### RECORDS PROVIDED

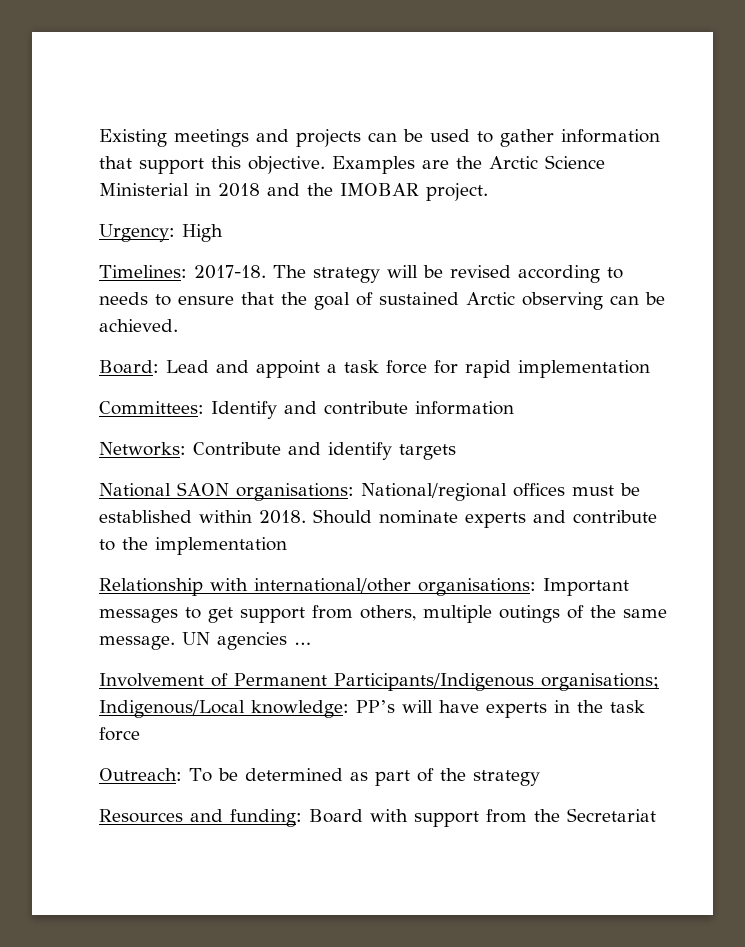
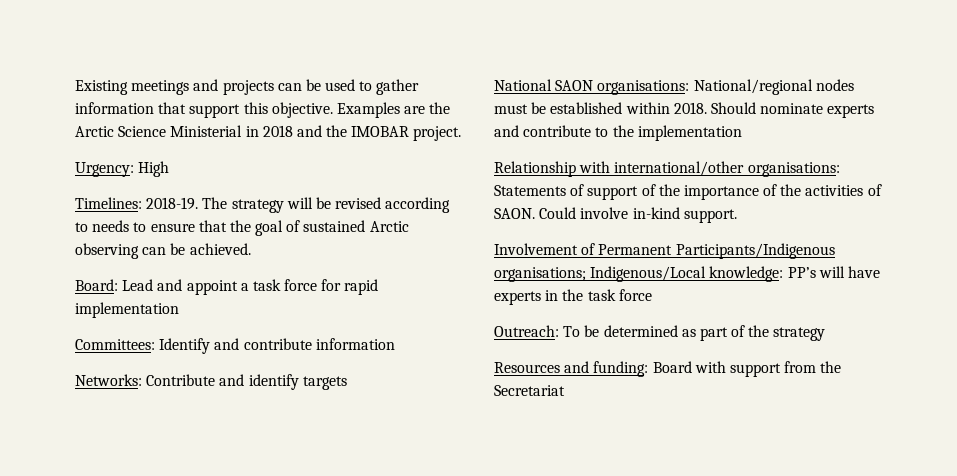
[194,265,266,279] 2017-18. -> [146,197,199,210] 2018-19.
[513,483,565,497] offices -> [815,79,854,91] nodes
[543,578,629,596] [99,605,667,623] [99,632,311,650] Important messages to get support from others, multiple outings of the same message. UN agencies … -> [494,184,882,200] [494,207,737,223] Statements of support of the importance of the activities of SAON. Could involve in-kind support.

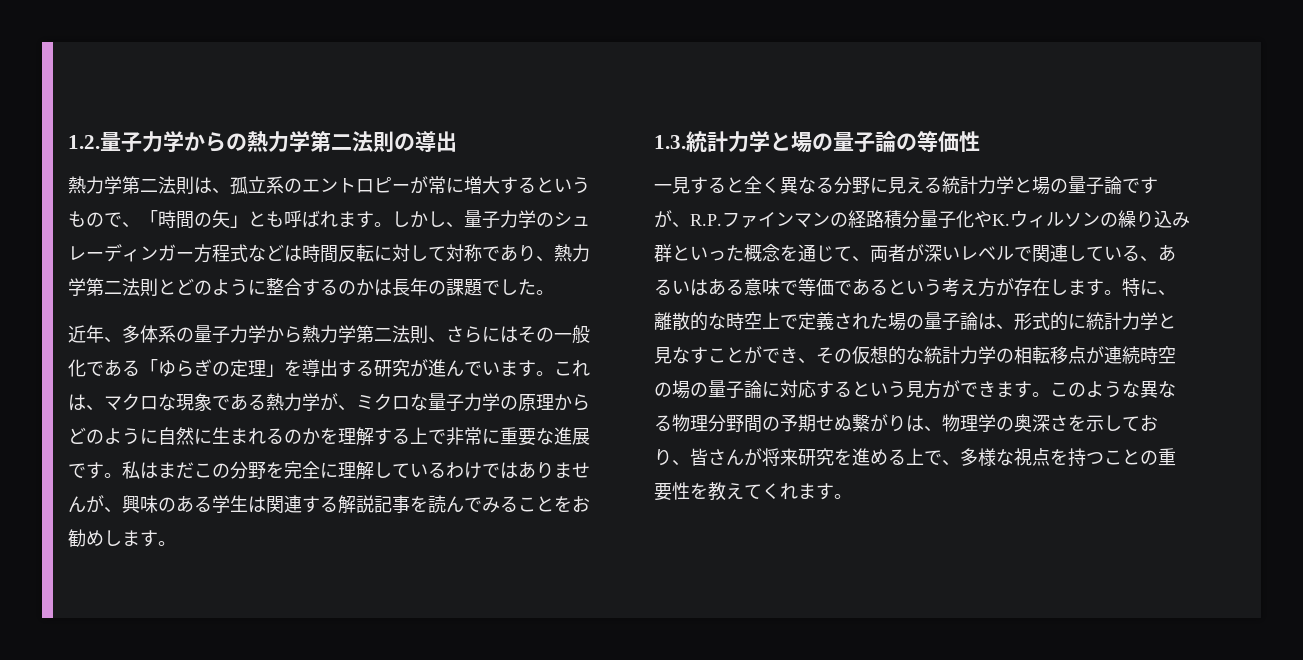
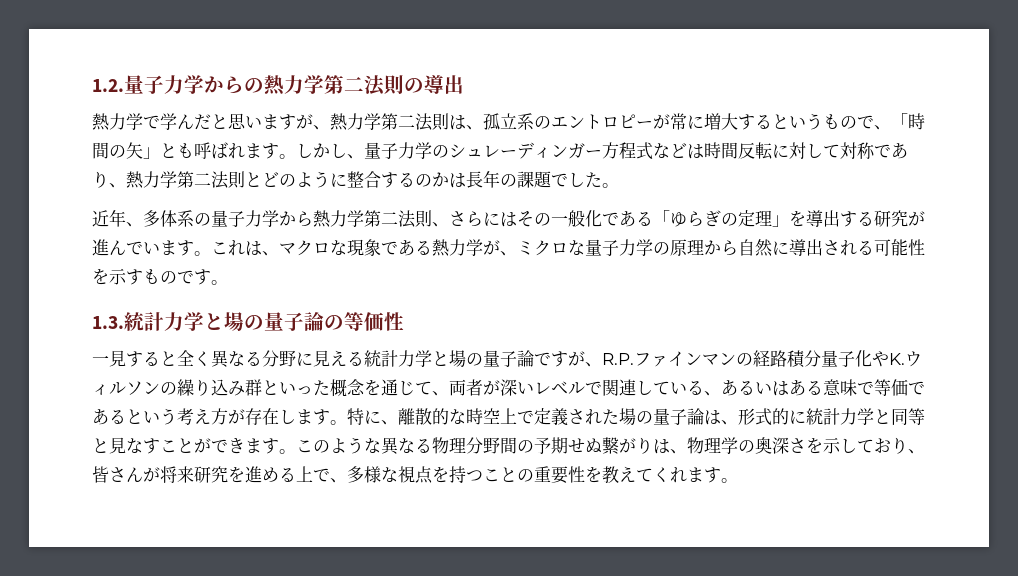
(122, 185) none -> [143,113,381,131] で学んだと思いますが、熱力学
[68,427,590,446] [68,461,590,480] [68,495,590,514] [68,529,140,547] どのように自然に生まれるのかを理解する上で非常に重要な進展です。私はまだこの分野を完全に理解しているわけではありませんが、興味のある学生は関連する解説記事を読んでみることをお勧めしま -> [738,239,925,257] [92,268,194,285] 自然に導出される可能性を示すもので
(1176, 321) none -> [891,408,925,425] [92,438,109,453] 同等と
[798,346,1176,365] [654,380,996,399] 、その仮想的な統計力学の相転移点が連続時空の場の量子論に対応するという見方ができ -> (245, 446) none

######

*EXERCISE*
Return all records exactly; no pictures.

*WRITTEN ANSWER*
[194,265,266,279] 2017-18. -> [146,197,199,210] 2018-19.
[513,483,565,497] offices -> [815,79,854,91] nodes
[543,578,629,596] [99,605,667,623] [99,632,311,650] Important messages to get support from others, multiple outings of the same message. UN agencies … -> [494,184,882,200] [494,207,737,223] Statements of support of the importance of the activities of SAON. Could involve in-kind support.

(122, 185) none -> [143,113,381,131] で学んだと思いますが、熱力学
[68,427,590,446] [68,461,590,480] [68,495,590,514] [68,529,140,547] どのように自然に生まれるのかを理解する上で非常に重要な進展です。私はまだこの分野を完全に理解しているわけではありませんが、興味のある学生は関連する解説記事を読んでみることをお勧めしま -> [738,239,925,257] [92,268,194,285] 自然に導出される可能性を示すもので
(1176, 321) none -> [891,408,925,425] [92,438,109,453] 同等と
[798,346,1176,365] [654,380,996,399] 、その仮想的な統計力学の相転移点が連続時空の場の量子論に対応するという見方ができ -> (245, 446) none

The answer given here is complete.